Looking at the table it is apparent that the maximum value of SJR is an order of magnitude smaller than the impact Factors. At the lower en of the scale Impact factors become zero, whereas the lowest value of SJR in this set of journals is 0.038.
In Figure 1, I have plotted the IF against the SJR. There seems to be a strong relationship between SJR and IF, albeit there are some outliers from an apparent linear relationship. Interestingly these three outliers are LIS journals on medical librarianship, they are: Journal of the American Medical Informatics Association : JAMIA, Journal of Health Communication and Journal of the Medical Library Association. MIS Quarterly is not regarded as an outlier since it clear follows lies on the trendline underlying the other datapoints.

Figure 1

I think the three outliers really illustrate the point that SJR is more a pagerank type of indicator. The three medically oriented journals receive relatively citations from highly ranked medical journals.
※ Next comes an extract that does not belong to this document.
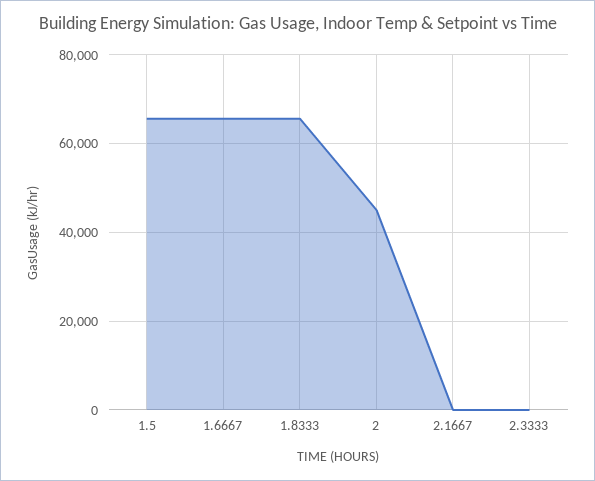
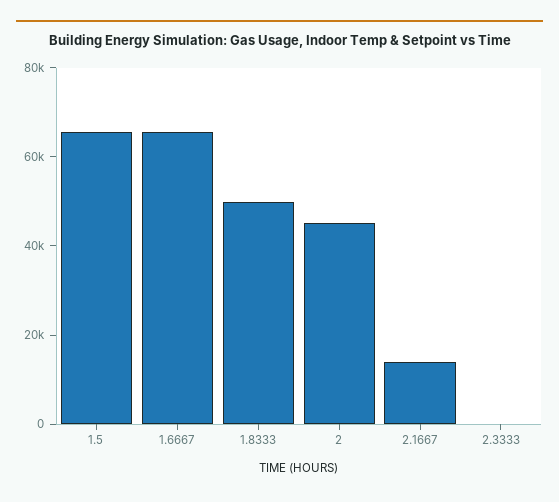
1.8333: 66000 -> 50000
2.1667: 0 -> 15000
Checking this for JAMIA in Scopus, we find citations from journals such as Pediatrics (SJR=0.528), Annals of Internal Medicine (SJR= 1.127) or BMC Bioinformatics (SJR= 0.957). The journal adhering the trendline for LIS journals receive far less of these kind of “external” citations.

Excluding the three medical journals we get a very good regression between the two parameters with an R² of 0.86. In Figure 2 the regression line is added based on the remaining 47 journals.

Figure 2

Thought this is a really cool result illustrating the difference between SJR and IF quite clearly. In a subsequent post I will look a bit more into the correlations between the various parameters a bit more.